• _Exercise instructions_
Take the line that contains "X0085500Y0119637D03*" as the start and the last line of the entries as the end, and print both and everything between them exactly, without the pictures.
+++++
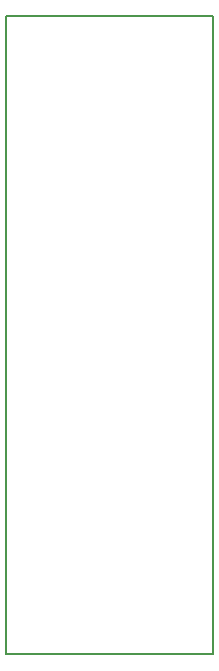
<source format=gm1>
G04 #@! TF.FileFunction,Profile,NP*
%FSLAX46Y46*%
G04 Gerber Fmt 4.6, Leading zero omitted, Abs format (unit mm)*
G04 Created by KiCad (PCBNEW 4.0.7-e2-6376~58~ubuntu16.04.1) date Tue Aug 20 20:43:04 2024*
%MOMM*%
%LPD*%
G01*
G04 APERTURE LIST*
%ADD10C,0.100000*%
%ADD11C,0.150000*%
G04 APERTURE END LIST*
D10*
D11*
X147200000Y-103390000D02*
X147200000Y-157390000D01*
X164700000Y-103390000D02*
X147200000Y-103390000D01*
X164700000Y-157350000D02*
X164700000Y-103390000D01*
X147200000Y-157390000D02*
X164700000Y-157350000D01*
M02*

</source>
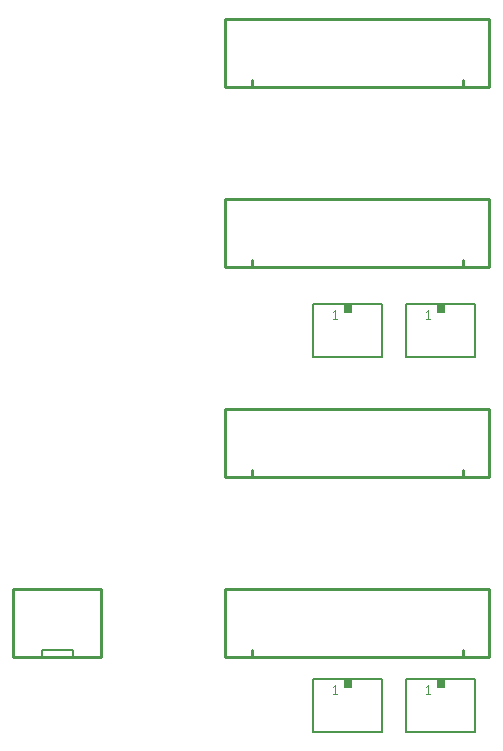
<source format=gto>
G75*
%MOIN*%
%OFA0B0*%
%FSLAX25Y25*%
%IPPOS*%
%LPD*%
%AMOC8*
5,1,8,0,0,1.08239X$1,22.5*
%
%ADD10C,0.01000*%
%ADD11C,0.00787*%
%ADD12C,0.00500*%
%ADD13C,0.00300*%
%ADD14R,0.02500X0.02500*%
D10*
X0058633Y0058919D02*
X0087767Y0058919D01*
X0087767Y0081556D01*
X0058633Y0081556D01*
X0058633Y0058919D01*
X0129106Y0058919D02*
X0217294Y0058919D01*
X0217294Y0081556D01*
X0129106Y0081556D01*
X0129106Y0058919D01*
X0138161Y0059145D02*
X0138161Y0061113D01*
X0138161Y0119145D02*
X0138161Y0121113D01*
X0129106Y0118919D02*
X0217294Y0118919D01*
X0217294Y0141556D01*
X0129106Y0141556D01*
X0129106Y0118919D01*
X0129106Y0188919D02*
X0217294Y0188919D01*
X0217294Y0211556D01*
X0129106Y0211556D01*
X0129106Y0188919D01*
X0138161Y0189145D02*
X0138161Y0191113D01*
X0129106Y0248919D02*
X0217294Y0248919D01*
X0217294Y0271556D01*
X0129106Y0271556D01*
X0129106Y0248919D01*
X0138161Y0249145D02*
X0138161Y0251113D01*
X0208633Y0251113D02*
X0208633Y0249145D01*
X0208633Y0191113D02*
X0208633Y0189145D01*
X0208633Y0121113D02*
X0208633Y0119145D01*
X0208633Y0061113D02*
X0208633Y0059145D01*
D11*
X0078318Y0059145D02*
X0078318Y0061113D01*
X0068082Y0061113D01*
X0068082Y0059145D01*
D12*
X0158487Y0051537D02*
X0158487Y0033820D01*
X0181519Y0033820D01*
X0181519Y0051537D01*
X0158487Y0051537D01*
X0189487Y0051537D02*
X0189487Y0033820D01*
X0212519Y0033820D01*
X0212519Y0051537D01*
X0189487Y0051537D01*
X0189487Y0158820D02*
X0189487Y0176537D01*
X0212519Y0176537D01*
X0212519Y0158820D01*
X0189487Y0158820D01*
X0181519Y0158820D02*
X0181519Y0176537D01*
X0158487Y0176537D01*
X0158487Y0158820D01*
X0181519Y0158820D01*
D13*
X0166605Y0171587D02*
X0164994Y0171587D01*
X0165800Y0171587D02*
X0165800Y0174487D01*
X0164994Y0173843D01*
X0195994Y0173843D02*
X0196800Y0174487D01*
X0196800Y0171587D01*
X0197605Y0171587D02*
X0195994Y0171587D01*
X0196800Y0049487D02*
X0196800Y0046587D01*
X0197605Y0046587D02*
X0195994Y0046587D01*
X0195994Y0048843D02*
X0196800Y0049487D01*
X0166605Y0046587D02*
X0164994Y0046587D01*
X0165800Y0046587D02*
X0165800Y0049487D01*
X0164994Y0048843D01*
D14*
X0170200Y0050062D03*
X0201200Y0050062D03*
X0201200Y0175062D03*
X0170200Y0175062D03*
M02*

</source>
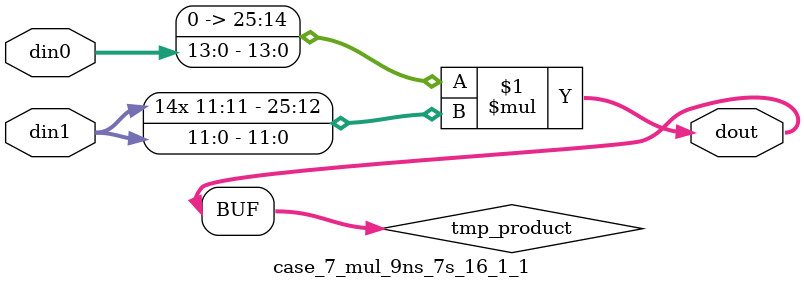
<source format=v>

`timescale 1 ns / 1 ps

 (* use_dsp = "no" *)  module case_7_mul_9ns_7s_16_1_1(din0, din1, dout);
parameter ID = 1;
parameter NUM_STAGE = 0;
parameter din0_WIDTH = 14;
parameter din1_WIDTH = 12;
parameter dout_WIDTH = 26;

input [din0_WIDTH - 1 : 0] din0; 
input [din1_WIDTH - 1 : 0] din1; 
output [dout_WIDTH - 1 : 0] dout;

wire signed [dout_WIDTH - 1 : 0] tmp_product;

























assign tmp_product = $signed({1'b0, din0}) * $signed(din1);










assign dout = tmp_product;





















endmodule

</source>
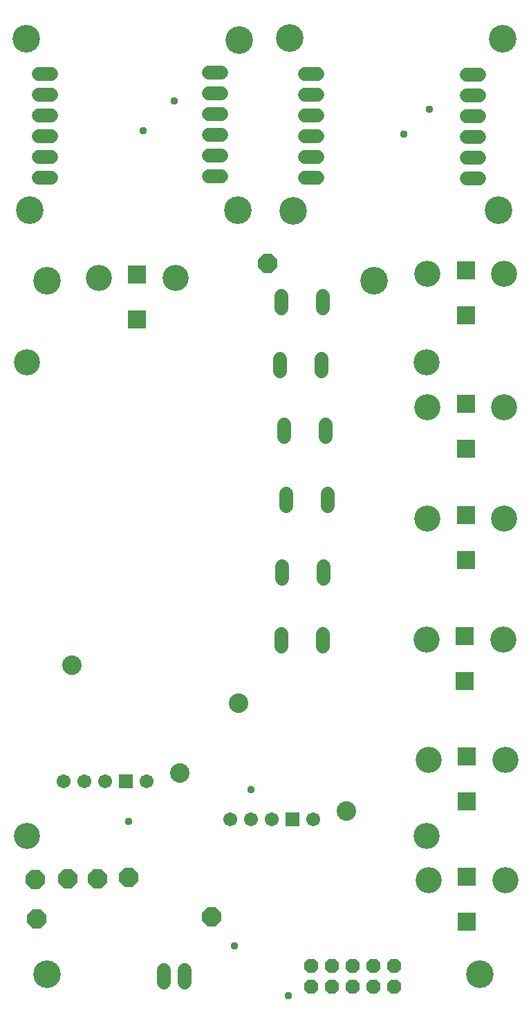
<source format=gbs>
G75*
%MOIN*%
%OFA0B0*%
%FSLAX25Y25*%
%IPPOS*%
%LPD*%
%AMOC8*
5,1,8,0,0,1.08239X$1,22.5*
%
%ADD10C,0.13300*%
%ADD11C,0.12611*%
%ADD12R,0.09068X0.09068*%
%ADD13OC8,0.09300*%
%ADD14C,0.06800*%
%ADD15OC8,0.06800*%
%ADD16C,0.06737*%
%ADD17R,0.06737X0.06737*%
%ADD18C,0.09400*%
%ADD19C,0.03778*%
D10*
X0021685Y0022322D03*
X0021685Y0356968D03*
X0013185Y0390968D03*
X0011685Y0473468D03*
X0113685Y0390968D03*
X0140185Y0390468D03*
X0179165Y0356968D03*
X0239185Y0390968D03*
X0241185Y0473468D03*
X0138685Y0473968D03*
X0114185Y0472968D03*
X0230346Y0022322D03*
D11*
X0242504Y0067653D03*
X0242504Y0125653D03*
X0241504Y0183653D03*
X0242004Y0242153D03*
X0242004Y0295653D03*
X0242004Y0360153D03*
X0204996Y0360153D03*
X0204756Y0317598D03*
X0204996Y0295653D03*
X0204996Y0242153D03*
X0204496Y0183653D03*
X0205496Y0125653D03*
X0204756Y0089251D03*
X0205496Y0067653D03*
X0083504Y0358153D03*
X0046496Y0358153D03*
X0011843Y0317598D03*
X0011843Y0089251D03*
D12*
X0065000Y0338310D03*
X0065000Y0359964D03*
X0223500Y0361964D03*
X0223500Y0340310D03*
X0223500Y0297464D03*
X0223500Y0275810D03*
X0223500Y0243964D03*
X0223500Y0222310D03*
X0223000Y0185464D03*
X0223000Y0163810D03*
X0224000Y0127464D03*
X0224000Y0105810D03*
X0224000Y0069464D03*
X0224000Y0047810D03*
D13*
X0101000Y0050137D03*
X0061000Y0069137D03*
X0046000Y0068637D03*
X0031500Y0068637D03*
X0016000Y0068137D03*
X0016500Y0049137D03*
X0128000Y0365137D03*
D14*
X0134500Y0349637D02*
X0134500Y0343637D01*
X0134000Y0319137D02*
X0134000Y0313137D01*
X0136000Y0287637D02*
X0136000Y0281637D01*
X0137000Y0254137D02*
X0137000Y0248137D01*
X0135000Y0219137D02*
X0135000Y0213137D01*
X0134500Y0186637D02*
X0134500Y0180637D01*
X0154500Y0180637D02*
X0154500Y0186637D01*
X0155000Y0213137D02*
X0155000Y0219137D01*
X0157000Y0248137D02*
X0157000Y0254137D01*
X0156000Y0281637D02*
X0156000Y0287637D01*
X0154000Y0313137D02*
X0154000Y0319137D01*
X0154500Y0343637D02*
X0154500Y0349637D01*
X0152000Y0406637D02*
X0146000Y0406637D01*
X0146000Y0416637D02*
X0152000Y0416637D01*
X0152000Y0426637D02*
X0146000Y0426637D01*
X0146000Y0436637D02*
X0152000Y0436637D01*
X0152000Y0446637D02*
X0146000Y0446637D01*
X0146000Y0456637D02*
X0152000Y0456637D01*
X0105500Y0457137D02*
X0099500Y0457137D01*
X0099500Y0447137D02*
X0105500Y0447137D01*
X0105500Y0437137D02*
X0099500Y0437137D01*
X0099500Y0427137D02*
X0105500Y0427137D01*
X0105500Y0417137D02*
X0099500Y0417137D01*
X0099500Y0407137D02*
X0105500Y0407137D01*
X0023500Y0406637D02*
X0017500Y0406637D01*
X0017500Y0416637D02*
X0023500Y0416637D01*
X0023500Y0426637D02*
X0017500Y0426637D01*
X0017500Y0436637D02*
X0023500Y0436637D01*
X0023500Y0446637D02*
X0017500Y0446637D01*
X0017500Y0456637D02*
X0023500Y0456637D01*
X0224000Y0456137D02*
X0230000Y0456137D01*
X0230000Y0446137D02*
X0224000Y0446137D01*
X0224000Y0436137D02*
X0230000Y0436137D01*
X0230000Y0426137D02*
X0224000Y0426137D01*
X0224000Y0416137D02*
X0230000Y0416137D01*
X0230000Y0406137D02*
X0224000Y0406137D01*
X0088000Y0024637D02*
X0088000Y0018637D01*
X0078000Y0018637D02*
X0078000Y0024637D01*
D15*
X0149000Y0026637D03*
X0149000Y0016637D03*
X0159000Y0016637D03*
X0159000Y0026637D03*
X0169000Y0026637D03*
X0169000Y0016637D03*
X0179000Y0016637D03*
X0179000Y0026637D03*
X0189000Y0026637D03*
X0189000Y0016637D03*
D16*
X0150000Y0097137D03*
X0130000Y0097137D03*
X0120000Y0097137D03*
X0110000Y0097137D03*
X0069500Y0115637D03*
X0049500Y0115637D03*
X0039500Y0115637D03*
X0029500Y0115637D03*
D17*
X0059500Y0115637D03*
X0140000Y0097137D03*
D18*
X0166000Y0101137D03*
X0114000Y0153137D03*
X0085500Y0119637D03*
X0033500Y0171637D03*
D19*
X0061000Y0096137D03*
X0112000Y0036137D03*
X0138000Y0012137D03*
X0120000Y0111637D03*
X0068000Y0429137D03*
X0083000Y0443637D03*
X0193500Y0427637D03*
X0206000Y0439637D03*
M02*

</source>
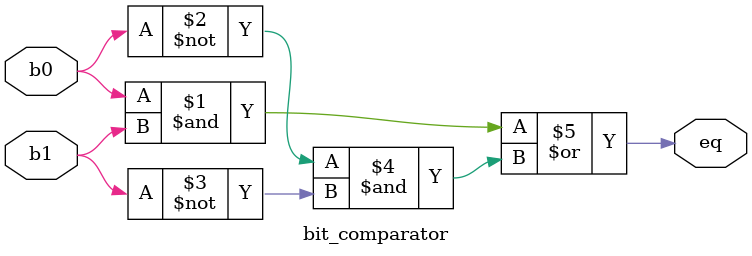
<source format=v>
module bit_comparator (
  input b0,
  input b1,
  output eq
);

  assign eq = (b0 & b1) | (~b0 & ~b1);
  
endmodule
</source>
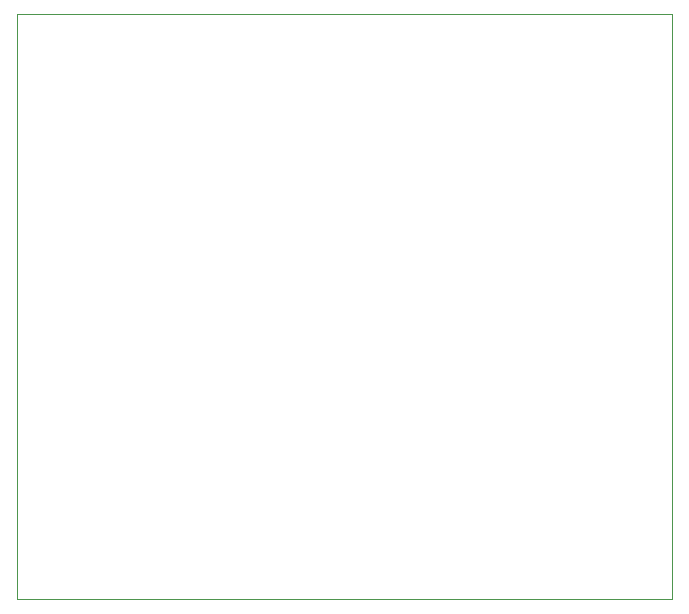
<source format=gbr>
%TF.GenerationSoftware,KiCad,Pcbnew,9.0.4*%
%TF.CreationDate,2025-10-16T14:37:17+03:00*%
%TF.ProjectId,ECAD_main,45434144-5f6d-4616-996e-2e6b69636164,rev?*%
%TF.SameCoordinates,Original*%
%TF.FileFunction,Profile,NP*%
%FSLAX46Y46*%
G04 Gerber Fmt 4.6, Leading zero omitted, Abs format (unit mm)*
G04 Created by KiCad (PCBNEW 9.0.4) date 2025-10-16 14:37:17*
%MOMM*%
%LPD*%
G01*
G04 APERTURE LIST*
%TA.AperFunction,Profile*%
%ADD10C,0.050000*%
%TD*%
G04 APERTURE END LIST*
D10*
X12500000Y-23000000D02*
X68000000Y-23000000D01*
X68000000Y-72500000D01*
X12500000Y-72500000D01*
X12500000Y-23000000D01*
M02*

</source>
+++++
• _Your solution_
X0085500Y0119637D03*
X0033500Y0171637D03*
D19*
X0061000Y0096137D03*
X0112000Y0036137D03*
X0138000Y0012137D03*
X0120000Y0111637D03*
X0068000Y0429137D03*
X0083000Y0443637D03*
X0193500Y0427637D03*
X0206000Y0439637D03*
M02*

</source>
<source format=v>
module bit_comparator (
  input b0,
  input b1,
  output eq
);

  assign eq = (b0 & b1) | (~b0 & ~b1);
  
endmodule
</source>
<source format=gbr>
%TF.GenerationSoftware,KiCad,Pcbnew,9.0.4*%
%TF.CreationDate,2025-10-16T14:37:17+03:00*%
%TF.ProjectId,ECAD_main,45434144-5f6d-4616-996e-2e6b69636164,rev?*%
%TF.SameCoordinates,Original*%
%TF.FileFunction,Profile,NP*%
%FSLAX46Y46*%
G04 Gerber Fmt 4.6, Leading zero omitted, Abs format (unit mm)*
G04 Created by KiCad (PCBNEW 9.0.4) date 2025-10-16 14:37:17*
%MOMM*%
%LPD*%
G01*
G04 APERTURE LIST*
%TA.AperFunction,Profile*%
%ADD10C,0.050000*%
%TD*%
G04 APERTURE END LIST*
D10*
X12500000Y-23000000D02*
X68000000Y-23000000D01*
X68000000Y-72500000D01*
X12500000Y-72500000D01*
X12500000Y-23000000D01*
M02*

</source>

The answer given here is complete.